By Nelson Hernandez
Washington Post Staff Writer
Wednesday, December 9, 2009; B01
The Montgomery County school system might be forced to increase class sizes and eliminate hundreds of teaching and staff positions if schools don't receive the minimum funding set by Maryland law next year, Superintendent Jerry D. Weast warned at the beginning of what is likely to be a bitter budget battle.
Weast presented the Board of Education with a $2.2 billion budget proposal Tuesday that would increase education spending by $25 million, about 1 percent, and not require any staff cuts.
Under the economic circumstances, the proposal is austere but not terribly painful. However, its foundation rests on whether cash-strapped state and county authorities waive the state's "maintenance of effort" law that sets a minimum level of education spending.
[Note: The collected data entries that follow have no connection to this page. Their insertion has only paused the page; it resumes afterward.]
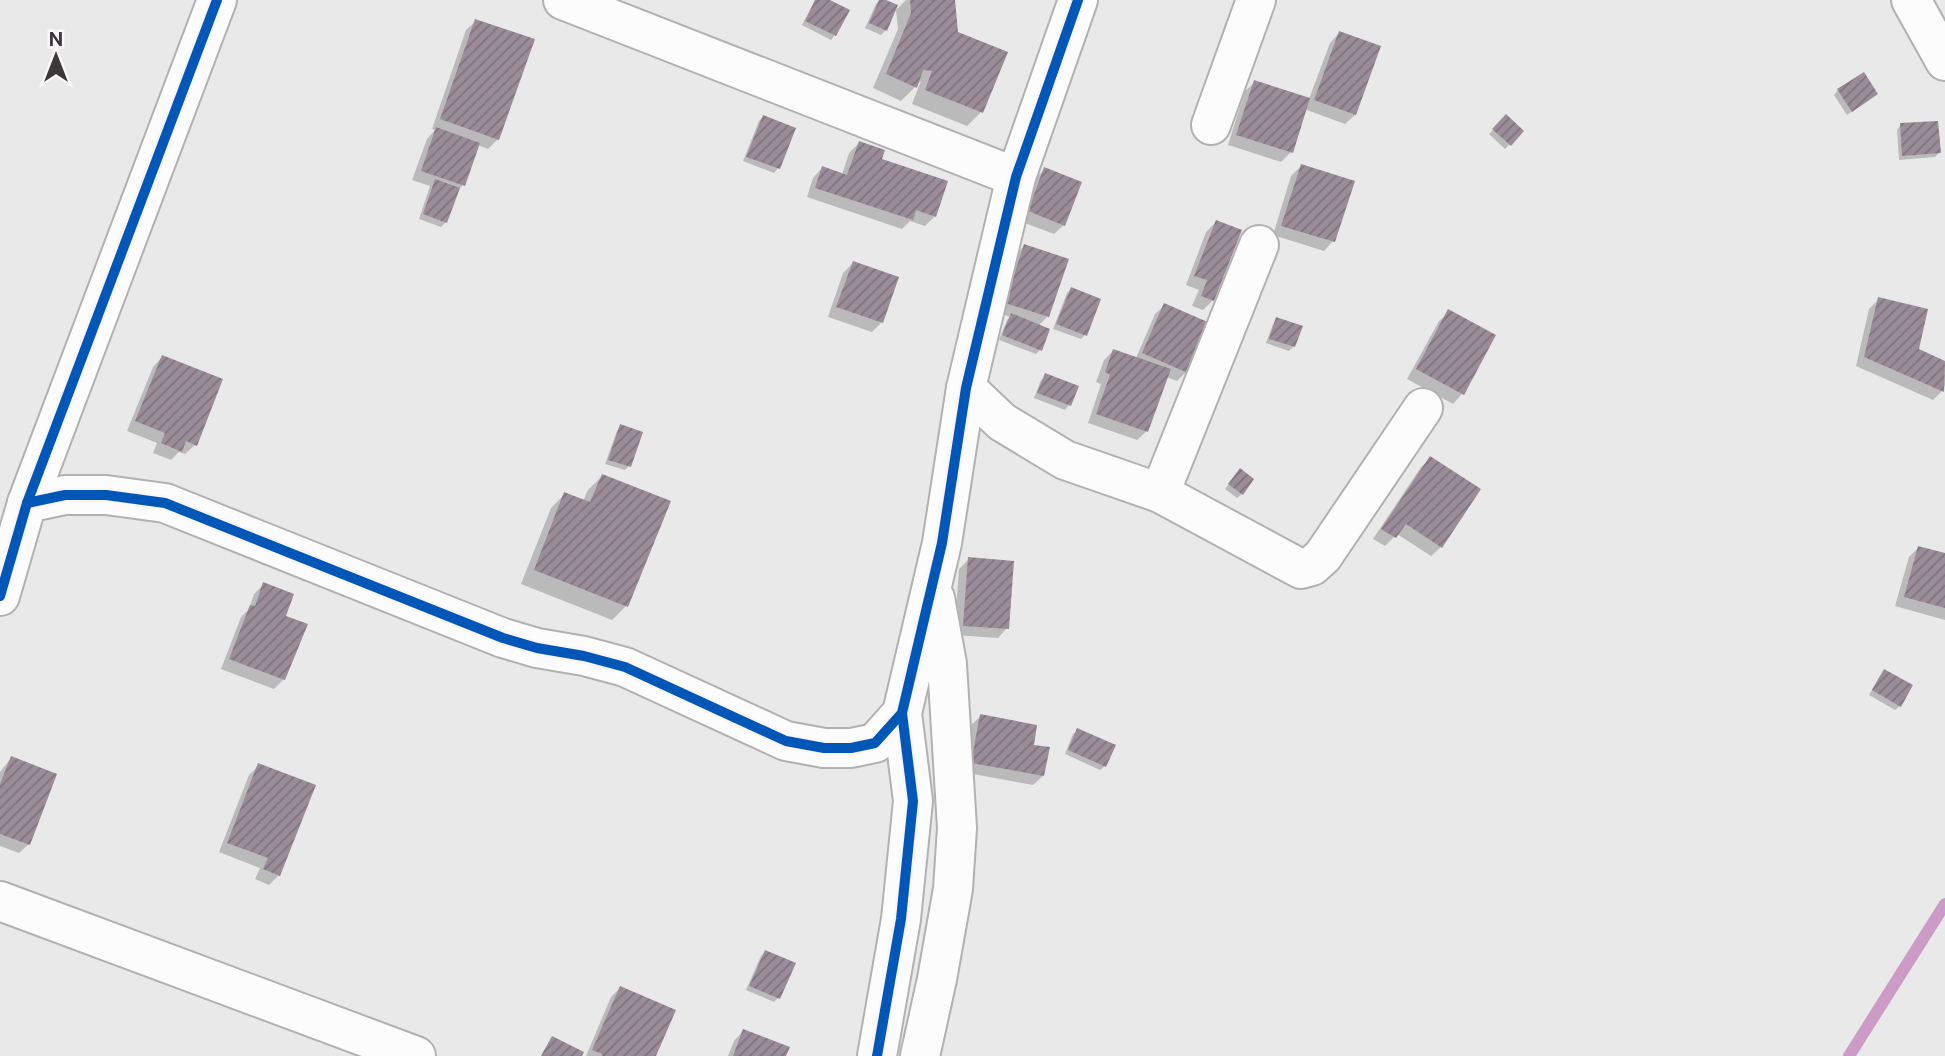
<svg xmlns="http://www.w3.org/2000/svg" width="1945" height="1056" font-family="'Public Sans',sans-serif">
  <defs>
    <pattern id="building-hatch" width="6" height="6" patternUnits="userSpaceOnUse" patternTransform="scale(1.75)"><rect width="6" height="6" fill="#9a8d99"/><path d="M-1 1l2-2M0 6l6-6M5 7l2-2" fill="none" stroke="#7f747e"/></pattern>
  </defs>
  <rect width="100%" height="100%" fill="#eae9ea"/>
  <g fill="#0003">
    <path d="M815,0H826L835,35L831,40L802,25Z"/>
    <path d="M880,0H882L886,30L881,35L865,28L876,4Z"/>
    <path d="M906,0H953L957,33L981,112L967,126L912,104L921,81L901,101L873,88L898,29L896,10Z"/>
    <path d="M476,21L498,139L488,149L477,145L463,185L457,191L446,222L441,227L419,219L430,186L412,180L427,139L435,130L432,129L466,30Z"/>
    <path d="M1339,33L1379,47L1355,115L1345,124L1304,109L1291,152L1281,162L1228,145L1245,91L1255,82L1309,99L1330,43Z"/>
    <path d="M1838,90L1871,98L1847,115L1834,95Z"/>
    <path d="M763,117L778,168L774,173L743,161L759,121Z"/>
    <path d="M1506,117L1521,132L1505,149L1489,134Z"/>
    <path d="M1901,125L1939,153L1935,157L1899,160L1897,130Z"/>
    <path d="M859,143L880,160L935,216L925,226L910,221L902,229L807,197L813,178L822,168L842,175L849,153Z"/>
    <path d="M1301,166L1333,241L1324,251L1273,235L1291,176Z"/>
    <path d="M1045,169L1064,225L1054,234L1019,221L1035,179Z"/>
    <path d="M1216,222L1213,300L1203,310L1192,306L1199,290L1186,285L1206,232Z"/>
    <path d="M1024,246L1048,316L1038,326L1040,350L1036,354L999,340L1007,320L1010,317L997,312L1015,256Z"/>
    <path d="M853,263L882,322L872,332L828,317L843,273Z"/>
    <path d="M1071,289L1085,335L1081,339L1053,329L1067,293Z"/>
    <path d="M1879,299L1917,350L1945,363V385L1942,391L1933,400L1856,366L1869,309Z"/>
    <path d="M1165,305L1186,372L1177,381L1166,377L1147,431L1137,440L1088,423L1101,384L1096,382L1104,360L1113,351L1136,358L1155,314Z"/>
    <path d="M1449,312L1462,394L1453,404L1407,379L1439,321Z"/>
    <path d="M1277,319L1294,346L1289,351L1266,343L1273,324Z"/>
    <path d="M162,357L195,445L185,454L179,452L171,460L153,453L157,443L127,431L153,367Z"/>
    <path d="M1046,375L1076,387L1069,405L1065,410L1034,398L1041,380Z"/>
    <path d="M621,426L629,466L625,470L605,464L617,431Z"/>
    <path d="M1431,458L1441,547L1431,556L1397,534L1385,546L1373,539L1421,467Z"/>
    <path d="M1236,475L1242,494L1237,498L1225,489Z"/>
    <path d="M602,476L626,606L612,620L521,584L551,508L565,494L583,501L588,490Z"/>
    <path d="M1918,548L1945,555V620L1895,606L1909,557Z"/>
    <path d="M969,559L1007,628L998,638L954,635L959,569Z"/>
    <path d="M264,584L284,617V679L274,689L221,669L241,617L249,609L254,594Z"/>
    <path d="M1880,676L1900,706L1895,710L1869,695Z"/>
    <path d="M981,716L1032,746L1043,776L1033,785L962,772L971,725Z"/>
    <path d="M1078,730L1105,766L1100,770L1065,754L1073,734Z"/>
    <path d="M11,758L29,844L19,853L0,846V772Z"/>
    <path d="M259,765L279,875L269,885L255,879L260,868L219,852L249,775Z"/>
    <path d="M765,952L778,998L774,1002L746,990L761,956Z"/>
    <path d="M620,988L654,1056H586L611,997Z"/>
    <path d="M743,1031L784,1056H728L734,1041Z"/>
  </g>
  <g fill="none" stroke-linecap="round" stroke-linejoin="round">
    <path stroke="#cd9cc6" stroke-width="12" d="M1849,1056L1945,904"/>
  </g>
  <g fill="url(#building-hatch)">
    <path d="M815,0H830L850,10L836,36L805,21Z"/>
    <path d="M879,0H886L898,5L887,31L869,23Z"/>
    <path d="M910,0H955L958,32L1008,52L983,113L925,90L932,71L923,70L917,88L886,74L911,13Z"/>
    <path d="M475,19L535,39L499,140L440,119Z"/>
    <path d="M1339,31L1381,46L1356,115L1314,100Z"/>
    <path d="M1864,72L1878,94L1852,112L1837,89Z"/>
    <path d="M1254,80L1310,98L1293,153L1236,135Z"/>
    <path d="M1506,114L1524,131L1511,146L1492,129Z"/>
    <path d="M763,115L796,128L780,169L746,157Z"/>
    <path d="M1938,121L1941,153L1902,156L1900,123Z"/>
    <path d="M436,127L480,143L465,186L421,171Z"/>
    <path d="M859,141L885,150L882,159L948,181L936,217L916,210L913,220L815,188L822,166L847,175Z"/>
    <path d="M1301,164L1355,181L1335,242L1281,226Z"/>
    <path d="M1044,167L1082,182L1065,226L1028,211Z"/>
    <path d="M435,179L460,188L447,223L423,214Z"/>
    <path d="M1216,220L1242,230L1214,301L1201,296L1207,280L1194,276Z"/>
    <path d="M1024,244L1069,259L1049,317L1005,303Z"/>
    <path d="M853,261L899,277L883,323L836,307Z"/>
    <path d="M1071,287L1101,299L1087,336L1056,324Z"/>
    <path d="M1878,297L1928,309L1919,349L1945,361L1944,392L1864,357Z"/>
    <path d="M1164,303L1210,323L1188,373L1142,353Z"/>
    <path d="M1448,309L1496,335L1464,395L1416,369Z"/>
    <path d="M1011,313L1050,329L1042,351L1002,335Z"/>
    <path d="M1276,317L1303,326L1295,347L1269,339Z"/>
    <path d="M1113,349L1171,369L1148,432L1096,414L1110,375L1105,372Z"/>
    <path d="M162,355L223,379L197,446L186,441L182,452L161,443L165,433L135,421Z"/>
    <path d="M1045,373L1079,386L1071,406L1037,393Z"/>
    <path d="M620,424L643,432L631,467L608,460Z"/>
    <path d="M1430,456L1481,489L1442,548L1406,524L1396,538L1381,529Z"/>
    <path d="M1240,468L1254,479L1243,495L1228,484Z"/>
    <path d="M602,474L671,501L628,607L534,570L564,492L590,502Z"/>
    <path d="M1918,546L1945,553V608L1904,597Z"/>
    <path d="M968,557L1014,561L1009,629L963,626Z"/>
    <path d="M263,582L294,594L286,616L308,624L285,680L229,659L250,605L255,606Z"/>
    <path d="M1884,669L1913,685L1901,707L1872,690Z"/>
    <path d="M980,714L1037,725L1034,745L1050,747L1044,776L971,763Z"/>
    <path d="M1077,728L1116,745L1106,767L1068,750Z"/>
    <path d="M11,756L57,774L30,845L0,834V784Z"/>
    <path d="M258,763L316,785L280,876L263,869L268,858L227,843Z"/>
    <path d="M765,950L796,963L780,999L749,986Z"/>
    <path d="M620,986L676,1010L656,1056H602V1054L592,1050Z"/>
    <path d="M743,1029L790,1047L786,1056H733Z"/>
    <path d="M552,1036L584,1052L582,1056H541Z"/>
  </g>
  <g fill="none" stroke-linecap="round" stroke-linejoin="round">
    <defs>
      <g id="minor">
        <path d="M563,0L1016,177"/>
        <path d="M1911,0L1945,61"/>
        <path d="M1211,125L1256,0"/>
        <path d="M966,388L1002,422L1065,460L1160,493L1259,245"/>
        <path d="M1160,493L1301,569L1312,566L1323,556L1423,408"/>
        <path d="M27,503L65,495H106L165,503L503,638L537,648L584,656L625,667L786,741L824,748H851L875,743L902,713"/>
        <path d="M0,596L27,503L217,0"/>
        <path d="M0,901L416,1056"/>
        <path d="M877,1056L901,919L913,801L902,713L942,543L966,388L1016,177L1078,0"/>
        <path d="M920,1056L937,979L953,889L957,828L947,664L935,598"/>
      </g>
    </defs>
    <use href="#minor" stroke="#b2b1b2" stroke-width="42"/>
    <use href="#minor" stroke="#fcfcfc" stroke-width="38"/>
    <defs>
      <g id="cycleway">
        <path d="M27,503L65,495H106L165,503L503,638L537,648L584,656L625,667L786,741L824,748H851L875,743L902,713"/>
        <path d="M0,596L27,503L217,0"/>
        <path d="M877,1056L901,919L913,801L902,713L942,543L966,388L1016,177L1078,0"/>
      </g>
    </defs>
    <use href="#cycleway" stroke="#f9f5f8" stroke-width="15"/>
    <use href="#cycleway" stroke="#0057b8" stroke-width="10"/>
  </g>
  <g transform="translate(56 56)" stroke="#f9f5f8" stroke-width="5" paint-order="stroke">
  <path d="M0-5L12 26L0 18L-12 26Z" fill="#3a393a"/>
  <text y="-10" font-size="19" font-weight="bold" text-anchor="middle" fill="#3a393a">N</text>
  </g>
</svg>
"The budget is bare bones, you know, but what we need to sustain the system," said school board President Patricia O'Neill (Bethesda-Chevy Chase). "Obviously we would all like to be in gravy time, but we're not."
Weast said he believes his funding is in jeopardy, and that it could have dire effects on the budget of the state's largest school system.
"I guess what I'm trying to tell you is that there's ice in the shipping lanes and there are a lot of icebergs," he said at a press briefing.
The county could be allowed to reduce education spending because of the economy, and the state could cut into the geographic cost of education index, a mechanism for funding more expensive counties. Other issues, such as negotiations with the teachers union, haven't been resolved, Weast said.
Attempting to illustrate what might happen if he lost a hypothetical $43 million in funding, Weast offered a list of 21 potential cuts that included the elimination of 534 positions.
The largest single item by far was increasing class sizes by an average of one student per class at each school level. He said this would reduce staffing by 240 classroom teacher positions and save $15.4 million. An additional $6 million cut would eliminate 30 positions in central administration. Transportation of students to optional regular education programs could also be hit, eliminating 65 positions and saving $4.9 million.
These cuts would come on top of about $200 million in cuts over the previous two years, Weast said. Those savings included county employees forgoing their cost-of-living salary increases, hiring freezes and the elimination of more than 120 central office positions.
"The list of potential cuts will trigger huge alarm in the community," O'Neill said. "But it has to be put out there now, because people need to be aware of the potential damages."
Weast said he hoped the seriousness of the potential cuts, which he said could hurt Montgomery's academic performance, would mobilize public support for education spending.
"I think it's very naive of anyone to believe that you can get something for nothing when it comes to a kid's education," Weast said. "I certainly believe the parents and citizens of this county will do everything they can do."
Kay Romero, president of the Montgomery County Council of PTAs, said the possibility of cuts could both shock and galvanize parents.
"This is gonna be a painful, painful process," she said. "We cut so much last year. There's only so much you can cut until you're not delivering services to children. . . . You want to see the budget fully funded, you've got to be there and put children's faces to the money. There's no more being on the sidelines."
Whether Weast will have to turn to his list of possible cuts is up to the politicians. When the county government asked the State Board of Education for a waiver of the education funding law this year, it was rejected. It remains unlikely that the board would grant a waiver to the county in the coming year without a worsening of economic conditions or a change in the political landscape.
"I couldn't imagine them granting a waiver," Romero said. "If they didn't grant one last year, why would they grant one this year? But you never know."
That leaves state and county lawmakers, some of whom have pushed for changes to the law to introduce greater flexibility in funding education during tough times.